The made-over awards showcase, now in its fifth year, is still dressy—"semi-formal attire is required,” the invitation reads. And it’s still a meal. No booze, of course, but you can get drunk on the abundance of goodies piled on small tables in the Joyce Center Heritage Hall concourse: shrimp and empañadas and fresh-carved meats and phyllo rolls and mini quiches and crudites and, if you’re still hungry, cookies and cheesecake and death-by-chocolate desserts.
And you can swoon over the sight of buff bodies glammed up for the occasion. “It’s nice to see them not in sweats—looking elegant,” said Father Bill Seetch, CSC, as he ambled through the concourse filled with athletes who took the semi-formal admonition seriously.
But the real fun begins as the hundreds of students, now happily stuffed, grab seats in the basketball arena where they face a stage and giant screen flanked by oversized golden Oscar statues. And on that giant screen are running head shots of the team captains of all the various sports, accompanied, to the delight of the audience, by a photo of each captain as a small child.

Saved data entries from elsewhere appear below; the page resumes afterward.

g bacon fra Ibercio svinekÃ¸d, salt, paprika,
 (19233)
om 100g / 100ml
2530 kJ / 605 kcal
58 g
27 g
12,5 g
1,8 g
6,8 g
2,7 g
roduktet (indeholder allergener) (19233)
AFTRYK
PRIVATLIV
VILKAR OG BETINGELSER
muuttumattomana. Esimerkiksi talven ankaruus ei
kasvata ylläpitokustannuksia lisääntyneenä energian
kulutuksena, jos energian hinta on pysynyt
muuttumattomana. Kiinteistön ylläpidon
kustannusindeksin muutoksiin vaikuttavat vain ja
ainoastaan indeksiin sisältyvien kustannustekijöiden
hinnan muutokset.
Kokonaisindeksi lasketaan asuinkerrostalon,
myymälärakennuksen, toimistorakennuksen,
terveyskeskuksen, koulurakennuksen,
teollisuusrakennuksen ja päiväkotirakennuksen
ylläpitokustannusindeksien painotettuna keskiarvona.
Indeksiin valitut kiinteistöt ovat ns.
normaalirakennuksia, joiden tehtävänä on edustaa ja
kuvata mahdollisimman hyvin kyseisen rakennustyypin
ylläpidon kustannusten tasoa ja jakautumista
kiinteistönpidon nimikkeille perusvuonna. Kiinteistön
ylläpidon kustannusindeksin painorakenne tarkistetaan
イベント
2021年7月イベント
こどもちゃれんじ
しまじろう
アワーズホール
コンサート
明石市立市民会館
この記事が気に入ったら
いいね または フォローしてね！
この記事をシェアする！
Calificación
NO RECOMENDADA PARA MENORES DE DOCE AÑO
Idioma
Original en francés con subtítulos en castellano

The standard stuff gets a neat twist at this event. A young woman walks onstage playing the national anthem on her saxophone. Professional comedian Michael Somerville ’94 has jetted in from New York to serve as emcee. The Monogram Club spoofs itself in a video. Father Jenkins, CSC, giving an award to Fernand “Tex” Dutile of the Law School, slips in a sly mention of The Vagina Monologues, without actually saying the name of the play. And Brady Quinn proves what a good sport he truly is as he stars in a video take-off of the Visa commercials that ends with Adrianna Stasiuk dumping her drink on his head: “Pouring a drink on the head of Brady Quinn—priceless. For everything else, there’s Charlie Weis.”
Students come up and sing or play guitar. Irish band members face off against drummers wearing shades and USC T-shirts to determine who has the best drum line. “That’s the same thing you play all the time,” an ND drummer tells the USC players dismissively.
Among all the spoofs and jokes and fun, serious things are happening. Following a video capturing volunteer work by various students, the Chris Zorich Service Award, which recognizes the contributions of student athletes to ND and the community at large, is presented. And the Trophy Award, a new honor established by The Office of Student Wellness and Development to recognize one team for its service to the community, is introduced. The list of awards is long.
No orchestra starts playing to speed things up when the students give their thanks for the various awards, because the messages are short and heartfelt: “It’s just a reminder of how lucky we are to be athletes at Notre Dame,” says one honoree.
The highlight video ending the showcase proves that there is more than football at Notre Dame. About 750 student-athletes participate in an amazing variety of varsity sports: baseball, men’s and women’s basketball, men’s and women’s cross country, men’s and women’s fencing, football, men’s and women’s golf, hockey, men’s and women’s lacrosse, rowing, men’s and women’s soccer, softball, men’s and women’s swimming and diving, men’s and women’s tennis, men’s and women’s track and field, volleyball.
The video gives them all their due—from a montage of intense action, which ends showing a young woman with blood running down her face, to slower, emotional scenes. It reminded me of the afternoon I saw a totally focused student at Loftus running hurdles. She did it again and again. And again. To her, and to all 750 student athletes, I extend my abiding respect.
_Carol Schaal is managing editor and webmaster of this magazine.